With effect from 1 January 2008, the German parliament implemented EU directive 2006/24/EC on the “retention of data generated or processed in connection with the provision of publicly available electronic communications services or of public communications networks” (EU Directive).

Pursuant to the German implementing law, communication providers in Germany were obliged to store without having to show cause for six months all (1) call detail records of telephony and (2) internet traffic and transaction data of their users. Under the legislation, the German authorities were entitled to recall and use such data for the purpose of actual criminal proceedings and the avoidance of imminent danger.

After the German implementing law became effective, more than 35,000 constitutional complaints (Verfassungsbeschwerden) were filed against the law on the grounds that it violated fundamental constitutional rights.

On 2 March 2010, the German Federal Constitutional Court (Bundesverfassungsgericht / BVerfG) decided that the data storage obligations would no longer have effect. The German implementing law was ruled as unconstitutional with immediate effect.

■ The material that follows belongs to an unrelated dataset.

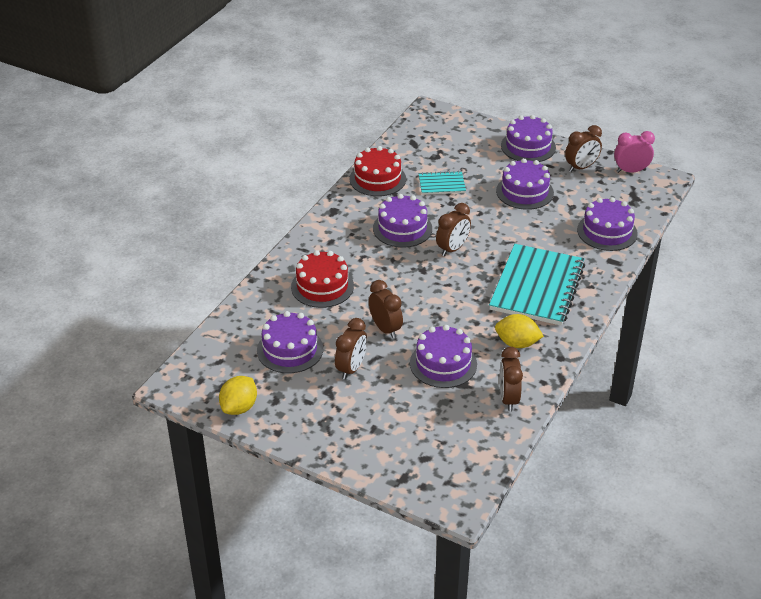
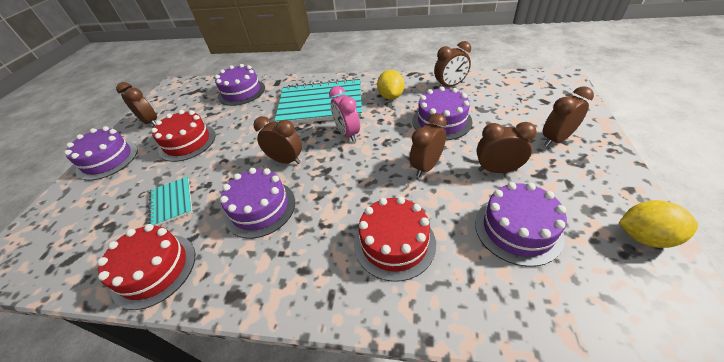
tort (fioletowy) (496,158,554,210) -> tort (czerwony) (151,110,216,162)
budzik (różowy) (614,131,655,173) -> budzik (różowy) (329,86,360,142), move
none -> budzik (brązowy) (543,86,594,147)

The BVerfG was of the opinion that the German implementing law did not preserve the principle of proportionality. The storage of data without actual cause was deemed to constitute a breach of the fundamental rights of the users and therefore would only be legal if stringent conditions for the forwarding of such data to the German authorities were defined. Such conditions were not contained in the German implementing law. In addition, the law did not sufficiently define the purpose for which the data might be used and did not sufficiently ensure the security of the data. As the forwarding and use of the stored data had not been settled correctly the storage of the data was unconstitutional.

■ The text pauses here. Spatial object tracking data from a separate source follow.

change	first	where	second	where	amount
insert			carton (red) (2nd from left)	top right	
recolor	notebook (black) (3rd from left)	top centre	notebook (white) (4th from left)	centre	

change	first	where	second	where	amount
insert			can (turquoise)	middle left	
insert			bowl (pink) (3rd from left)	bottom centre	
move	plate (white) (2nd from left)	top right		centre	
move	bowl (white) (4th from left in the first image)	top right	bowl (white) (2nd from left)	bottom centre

However, the BVerfG also stated that, in principle, data storage laws are permissible if the above-mentioned requirements are met. The provisions of the EU Directive give enough scope to implement the EU Directive in line with the German constitution. Therefore, the BVerfG was not obliged to refer the German implementing law by way of a preliminary ruling procedure to the European Court of Justice. The interpretation of the provisions of the EU Directive was not relevant to the case.

Communication providers in Germany must now immediately (1) stop the storage of data in accordance with the old law and (2) delete all stored data.

Although the deadline for the implementation of the EU Directive has already expired (15 September 2007 for telephone data and 15 March 2009 for internet data) the EU Directive will not have direct effect in Germany. An EU directive may have direct effect after the expiration of the relevant deadline for implementation where relevant to the rights of EU citizens included in the EU Directive. In this case, however, the EU directive only includes restrictions on individuals (and not rights) so it cannot have direct effect.

The German parliament is in the process of discussing and passing a new implementation law which meets the requirements defined in the judgment.